Lâmı cimi yok, Mısır’da olanın adı, hiç kuşkusuz ‘darbe’dir... Askerlerin demokrasiye müdahale edip anayasayı askıya alarak seçilmiş kadroları tasfiyesinin her dildeki karşılığı ‘darbe’ sözcüğüdür çünkü...
Dünyanın önüne sivil birini cumhurbaşkanı olarak çıkarmaları, ellerine verilen metni ‘geçici anayasa’ ilân etmeleri zevahiri kurtarmaz; askerleri ‘demokrat’, darbelerini de ‘meşru’ kılmaz...
Türkiye’nin Mısır’da yapılana karşı çıkması, seçilmişlerin hakkını savunması, darbeyi kınayan kitlelere sempati beslediğini açıklaması ‘ilkeli’ bir tavırdır; hükümet, Ak Parti, muhalefet, bununla doğru bir duruş sergilemiştir...
Aması, maması yok... Ancak ben yine de ‘ama’ ile başlayan bir mülâhazamı sizlerle paylaşmadan edemeyeceğim...
Merak etmeyin, benim ‘amalı’ cümlem, bizde bazı soytarıların da iştirak ettiği, pek çok Batılı liderin yaptığı türden, Mısır’da askerlerin müdahalesini makul göstermeye çabalayan bir hokkabazlık olmayacak... Tam tersine, onların bu beklenmedik tuhaf davranışlarının da büyüttüğü ciddi bir kaygımı dillendireceğim.
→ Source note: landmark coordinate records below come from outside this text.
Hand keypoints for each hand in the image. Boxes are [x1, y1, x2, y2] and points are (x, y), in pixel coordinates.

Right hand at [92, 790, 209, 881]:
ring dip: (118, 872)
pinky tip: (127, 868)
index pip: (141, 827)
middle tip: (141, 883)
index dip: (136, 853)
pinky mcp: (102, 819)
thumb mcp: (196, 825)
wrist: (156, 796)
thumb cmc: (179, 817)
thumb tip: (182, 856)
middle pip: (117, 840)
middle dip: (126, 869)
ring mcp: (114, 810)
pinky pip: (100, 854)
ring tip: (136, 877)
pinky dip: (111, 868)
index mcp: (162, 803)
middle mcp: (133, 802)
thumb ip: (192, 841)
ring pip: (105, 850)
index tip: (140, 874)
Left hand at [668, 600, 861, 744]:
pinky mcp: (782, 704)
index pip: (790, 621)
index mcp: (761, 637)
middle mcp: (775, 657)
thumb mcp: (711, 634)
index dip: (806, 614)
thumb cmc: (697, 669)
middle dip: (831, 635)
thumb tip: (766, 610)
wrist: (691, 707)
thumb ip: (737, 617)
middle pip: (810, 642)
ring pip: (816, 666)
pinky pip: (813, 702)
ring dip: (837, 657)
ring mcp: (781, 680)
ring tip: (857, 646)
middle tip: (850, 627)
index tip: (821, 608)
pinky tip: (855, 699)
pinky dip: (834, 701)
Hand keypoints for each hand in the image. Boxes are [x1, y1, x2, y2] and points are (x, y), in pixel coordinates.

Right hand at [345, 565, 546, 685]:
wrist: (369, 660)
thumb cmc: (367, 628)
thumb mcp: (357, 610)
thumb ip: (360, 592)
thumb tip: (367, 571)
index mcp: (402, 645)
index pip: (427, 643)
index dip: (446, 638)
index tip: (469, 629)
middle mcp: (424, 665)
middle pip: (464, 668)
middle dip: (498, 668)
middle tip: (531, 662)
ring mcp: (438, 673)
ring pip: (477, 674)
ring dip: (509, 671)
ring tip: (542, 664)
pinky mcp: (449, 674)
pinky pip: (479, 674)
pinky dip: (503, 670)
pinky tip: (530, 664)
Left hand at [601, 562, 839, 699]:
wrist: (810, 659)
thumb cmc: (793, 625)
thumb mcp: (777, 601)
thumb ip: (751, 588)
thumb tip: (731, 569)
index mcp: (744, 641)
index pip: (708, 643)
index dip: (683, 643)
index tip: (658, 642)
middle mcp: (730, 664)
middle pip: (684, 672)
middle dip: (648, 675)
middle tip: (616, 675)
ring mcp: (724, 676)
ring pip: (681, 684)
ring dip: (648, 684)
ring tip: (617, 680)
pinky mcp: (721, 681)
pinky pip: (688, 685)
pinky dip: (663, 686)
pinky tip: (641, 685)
Her şey biraz da 11 Eylül (2001) uğursuz eylemleriyle başladı. Aradan geçen 12 yılda İslâm Dünyası çok farklı bir yere savruldu... Afganistan’da durum Sovyet işgali yıllarından beter; Irak etnik ve dini ayrışmanın bütün belirtilerini dışa vuruyor... Suriye bir içsavaşla yokoluşa çok yaklaştı...
Bu tabloya bir de Mısır’ın eklenmemesi gerekiyor...
Şimdi içinde ‘ama’ sözcüğü yer alan cümlemi kurabilirim: Darbelere karşı ilkeli duruşumuzu tekrarlayarak askeri müdahaleye karşı duralım, demokratik yöntemle seçilmişlerin haklarını sonuna kadar da savunalım; ama bunu yaparken, Afganistan, Irak ve Suriye’nin peşinden, Mısır’ın da, yarı veya tam ‘kaos’ içerisine düşmesine asla müsaade etmeyelim...
‘Kaos’, yani ‘anarşi’, içine sarmaladığı bir ülkenin, bir bölgenin, bir coğrafyanın ve dünyanın kimyasını bütünüyle bozar; onu yok olmanın eşiğine getirir; çoğu kez yok olmaktan da beter eder...
Zaten bu yüzden, Mısır’daki insanların büyük çoğunluğunun da kendilerini bağlı hissettikleri bilinen inanç sistemi, en kötü yönetimin bile anarşiden iyi olduğunu bildirir... İslâm âlimleri, tarih boyunca, anarşiye düşme tehlikesi konusunda toplumlara sürekli uyarılarda bulunmuşlardır...
Elbette zorbalık kabul edilmeyecek, zorbalarla en etkili biçimde mücadele edilecektir; ancak bunu yaparken insanları birbirine düşürmekten, şiddete başvurmaktan da kaçınılmalıdır...
Suriye’de o tehlikeli çizgi maalesef aşıldı ve güzelim ülke bugün ‘anarşi’nin kucağında... Irak’ta kanlı eylemle karşılaşılmayan tek bir gün yok; işgal sırasında ölenlere yakın insan işgalin sonrasında hayatını kaybetti. Mısır’da da ilk ateş açıldı ve sanki o yola girildi gibi...
Ne yapılmalı?
Galiba bu konuda görev, baştan itibaren ‘ilkeli’ davrandığı ve samimiyetini ispat ettiği için, Türkiye’ye düşüyor... Mısır’ı süratle seçime götürecek bir sürecin yolunu açmak için en üst düzeyde girişimler başlatabilir Türkiye, bunu sağlamak için de çok taraflı temaslar yürütebilir...
Mısır’da yapılana karşı çıkalım, ama Mısır’ın Afganistan, Irak ve Suriye gibi anarşinin kucağına düşürülmesine de izin vermeyelim.